- **Problems and tasks**
**1)** In the scVelo troubleshooting text, which environment variable tells RStudio where to search for shared libraries?
**2)** Reproduce word for word the stretch of the scVelo troubleshooting text that begins at the words "When running scVelo-related" and ends after "can’t locate it.".

- **Exercise text**
= = = = = = =

Running scVelo Functions in RStudio on Linux

When running scVelo-related functions in RStudio on a Linux system, you might encounter an error similar to this:

Error in py_run_string_impl(code, local, convert) : 
  ImportError: /usr/lib/x86_64-linux-gnu/libstdc++.so.6: version `GLIBCXX_3.4.29' not found (required by /home/username/.local/share/r-miniconda/envs/seuratextend/lib/python3.10/site-packages/pandas/_libs/window/aggregations.cpython-310-x86_64-linux-gnu.so)

This error occurs because RStudio can’t find the correct shared library ‘libstdc++’. Even though a higher version of libstdc++.so.6.0.32 exists in the ‘seuratextend’ conda environment, RStudio can’t locate it.

Solution:

RStudio searches for shared libraries in the paths specified by the LD_LIBRARY_PATH environment variable. You can check these paths with:

Sys.getenv("LD_LIBRARY_PATH")

= = = = = = =

- **Extracted information**
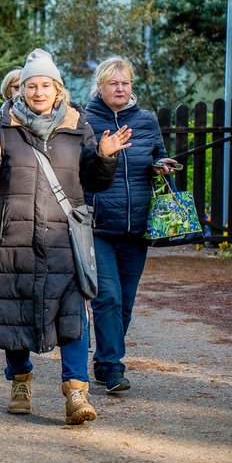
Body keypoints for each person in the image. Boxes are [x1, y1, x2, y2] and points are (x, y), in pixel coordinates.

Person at [0, 48, 131, 425]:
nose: (38, 92)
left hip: (64, 239)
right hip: (16, 236)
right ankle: (20, 382)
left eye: (45, 85)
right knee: (14, 310)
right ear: (21, 89)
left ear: (58, 89)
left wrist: (105, 157)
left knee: (72, 314)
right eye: (31, 85)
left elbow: (94, 182)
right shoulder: (4, 126)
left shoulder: (79, 125)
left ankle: (76, 391)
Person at [84, 57, 176, 393]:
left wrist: (160, 165)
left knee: (125, 301)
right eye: (113, 83)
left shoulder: (146, 120)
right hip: (99, 224)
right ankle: (112, 367)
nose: (120, 89)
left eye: (125, 83)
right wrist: (102, 154)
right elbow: (80, 168)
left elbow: (156, 154)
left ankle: (105, 357)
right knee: (107, 297)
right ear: (101, 86)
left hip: (137, 226)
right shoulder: (86, 119)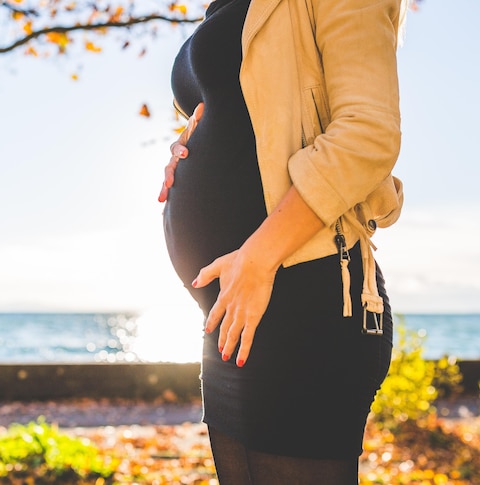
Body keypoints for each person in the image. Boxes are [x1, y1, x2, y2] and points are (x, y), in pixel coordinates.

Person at [157, 0, 407, 483]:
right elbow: (243, 115)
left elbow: (369, 133)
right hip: (232, 316)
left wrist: (260, 256)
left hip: (305, 301)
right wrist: (185, 145)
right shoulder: (221, 7)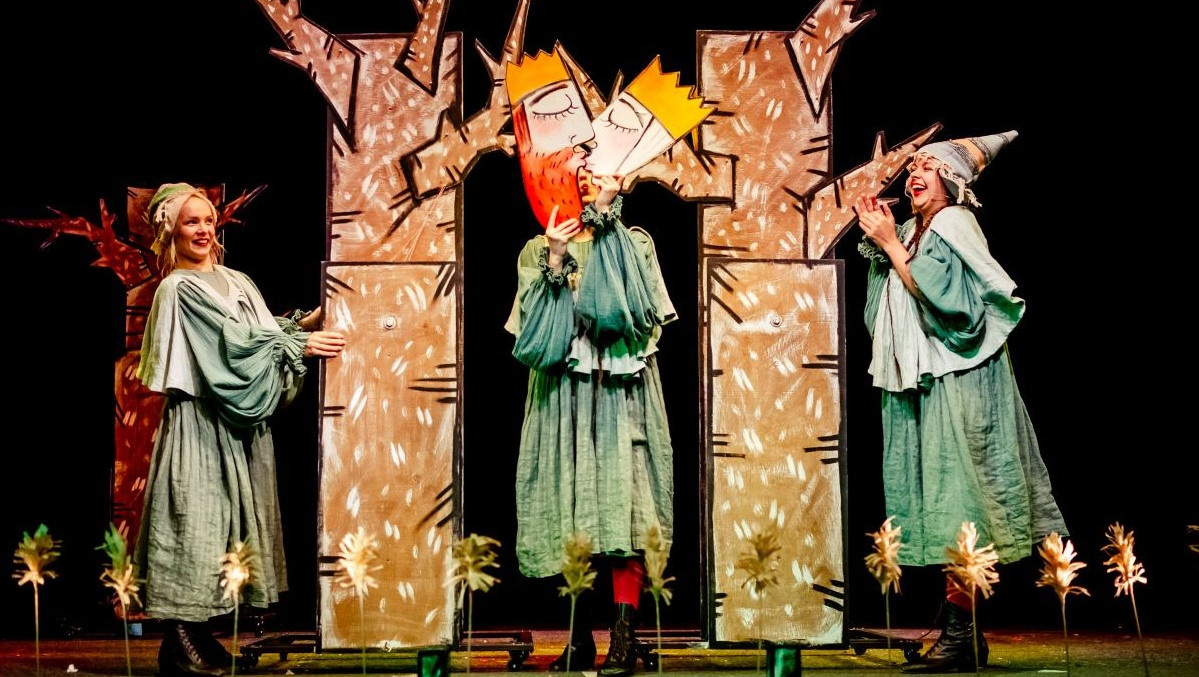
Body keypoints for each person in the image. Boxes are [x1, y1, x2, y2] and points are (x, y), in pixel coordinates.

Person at [503, 50, 709, 676]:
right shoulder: (536, 250)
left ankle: (624, 636)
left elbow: (622, 315)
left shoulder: (635, 244)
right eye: (580, 162)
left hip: (621, 399)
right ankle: (578, 638)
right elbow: (535, 341)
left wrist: (607, 226)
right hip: (562, 399)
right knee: (571, 512)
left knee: (625, 510)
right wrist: (555, 262)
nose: (590, 173)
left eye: (601, 165)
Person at [853, 131, 1068, 673]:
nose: (915, 173)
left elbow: (957, 310)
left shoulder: (953, 222)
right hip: (923, 379)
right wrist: (886, 238)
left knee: (958, 503)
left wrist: (891, 246)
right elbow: (889, 300)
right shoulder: (914, 231)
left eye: (928, 166)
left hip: (958, 378)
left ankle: (961, 634)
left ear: (950, 181)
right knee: (938, 501)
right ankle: (962, 632)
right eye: (913, 167)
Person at [133, 182, 346, 677]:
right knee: (197, 523)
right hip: (201, 423)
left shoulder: (238, 280)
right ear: (170, 230)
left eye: (208, 220)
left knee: (228, 527)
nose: (203, 230)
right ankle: (179, 641)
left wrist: (302, 326)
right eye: (191, 222)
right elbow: (231, 346)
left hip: (241, 429)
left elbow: (259, 334)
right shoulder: (178, 289)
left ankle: (197, 638)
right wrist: (297, 345)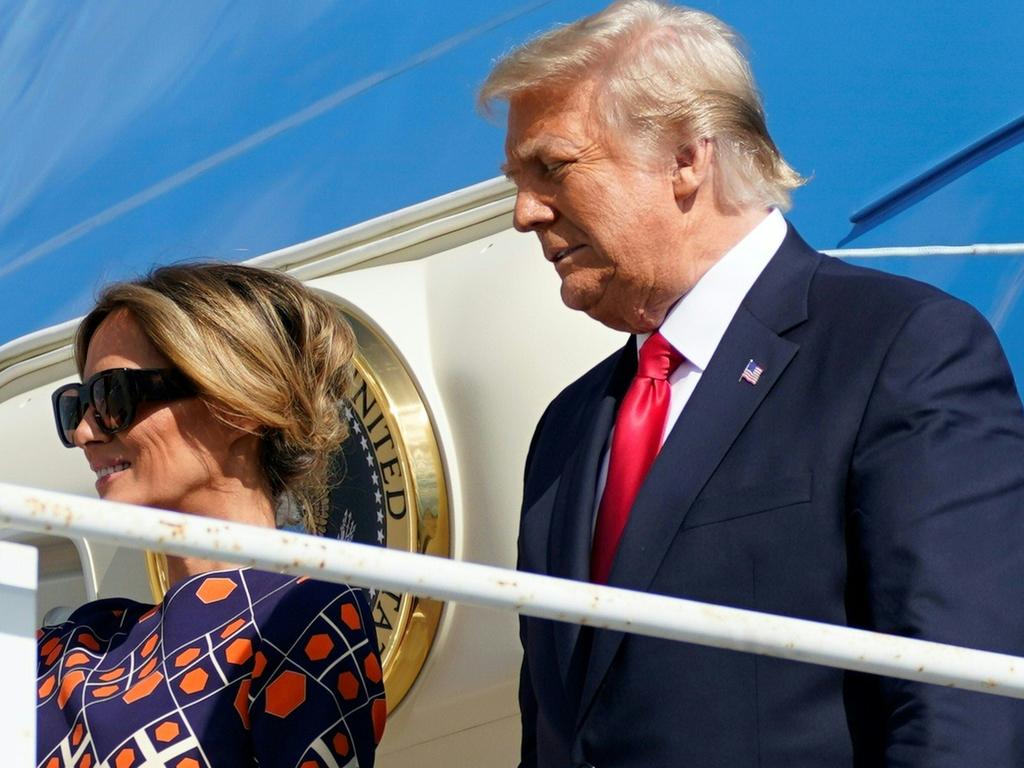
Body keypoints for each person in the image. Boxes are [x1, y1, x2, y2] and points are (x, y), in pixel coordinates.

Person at [480, 1, 1024, 766]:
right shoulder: (569, 430)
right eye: (518, 178)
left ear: (685, 158)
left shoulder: (900, 352)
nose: (524, 212)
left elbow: (964, 707)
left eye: (553, 167)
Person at [37, 264, 386, 767]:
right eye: (77, 406)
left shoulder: (302, 613)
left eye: (112, 397)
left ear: (237, 405)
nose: (85, 433)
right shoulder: (74, 645)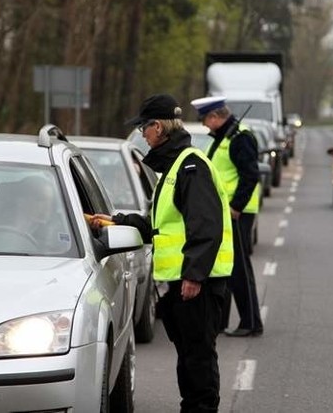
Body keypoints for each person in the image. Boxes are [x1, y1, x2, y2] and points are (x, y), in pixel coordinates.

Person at [89, 93, 234, 413]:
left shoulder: (191, 166)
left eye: (144, 127)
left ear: (158, 126)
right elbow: (159, 224)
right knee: (188, 356)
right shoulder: (175, 166)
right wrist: (115, 222)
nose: (142, 134)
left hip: (199, 283)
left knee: (198, 357)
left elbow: (205, 226)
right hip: (181, 281)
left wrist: (194, 275)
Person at [190, 96, 264, 337]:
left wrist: (236, 207)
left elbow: (250, 175)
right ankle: (222, 322)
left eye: (204, 120)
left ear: (215, 117)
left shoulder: (240, 138)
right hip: (225, 213)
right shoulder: (225, 136)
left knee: (239, 270)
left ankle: (250, 323)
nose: (204, 125)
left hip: (237, 214)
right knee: (228, 268)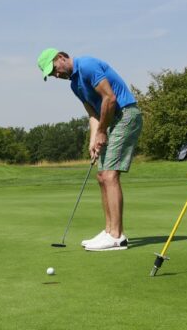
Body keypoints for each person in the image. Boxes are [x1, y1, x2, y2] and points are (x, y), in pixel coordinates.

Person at [37, 48, 143, 251]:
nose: (56, 75)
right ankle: (108, 231)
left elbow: (110, 98)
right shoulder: (74, 85)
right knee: (101, 176)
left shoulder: (87, 65)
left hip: (125, 115)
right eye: (51, 74)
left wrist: (102, 131)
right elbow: (93, 114)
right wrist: (93, 140)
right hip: (109, 120)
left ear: (61, 57)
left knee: (110, 175)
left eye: (54, 69)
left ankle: (117, 236)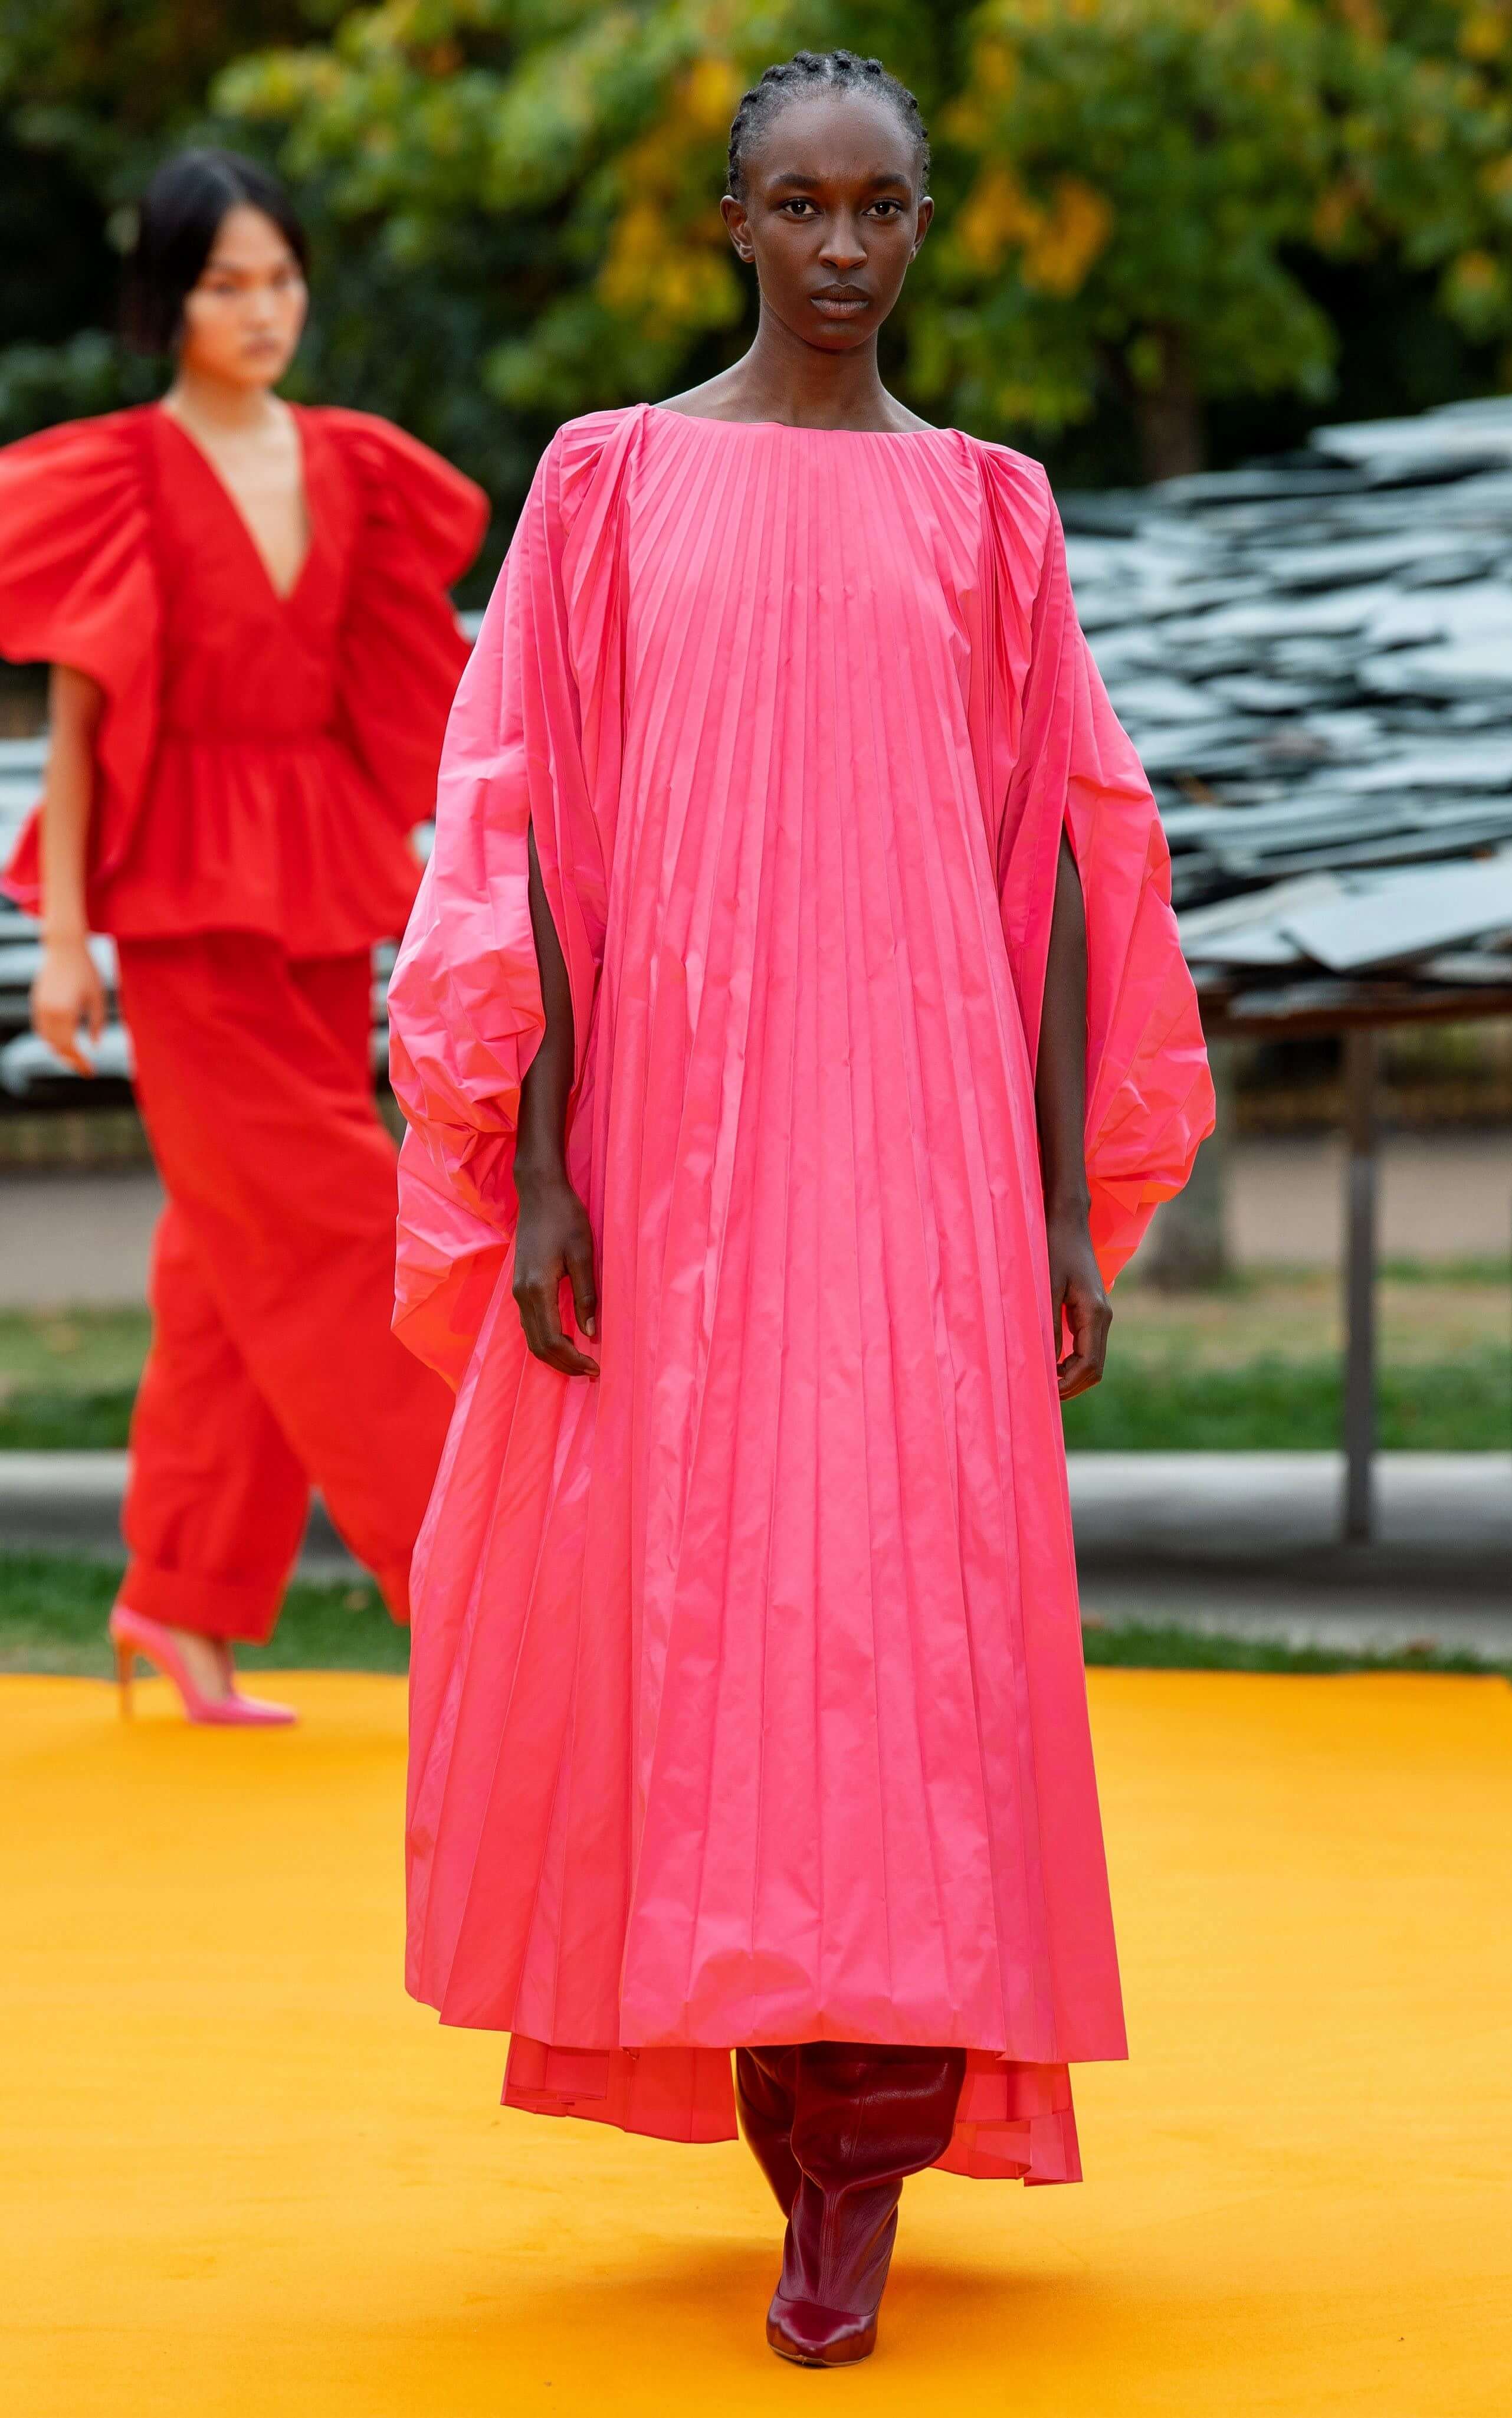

= = = = = = =

- **List of solutions**
**1)** LD_LIBRARY_PATH

**2)**
When running scVelo-related functions in RStudio on a Linux system, you might encounter an error similar to this:

Error in py_run_string_impl(code, local, convert) : 
  ImportError: /usr/lib/x86_64-linux-gnu/libstdc++.so.6: version `GLIBCXX_3.4.29' not found (required by /home/username/.local/share/r-miniconda/envs/seuratextend/lib/python3.10/site-packages/pandas/_libs/window/aggregations.cpython-310-x86_64-linux-gnu.so)

This error occurs because RStudio can’t find the correct shared library ‘libstdc++’. Even though a higher version of libstdc++.so.6.0.32 exists in the ‘seuratextend’ conda environment, RStudio can’t locate it.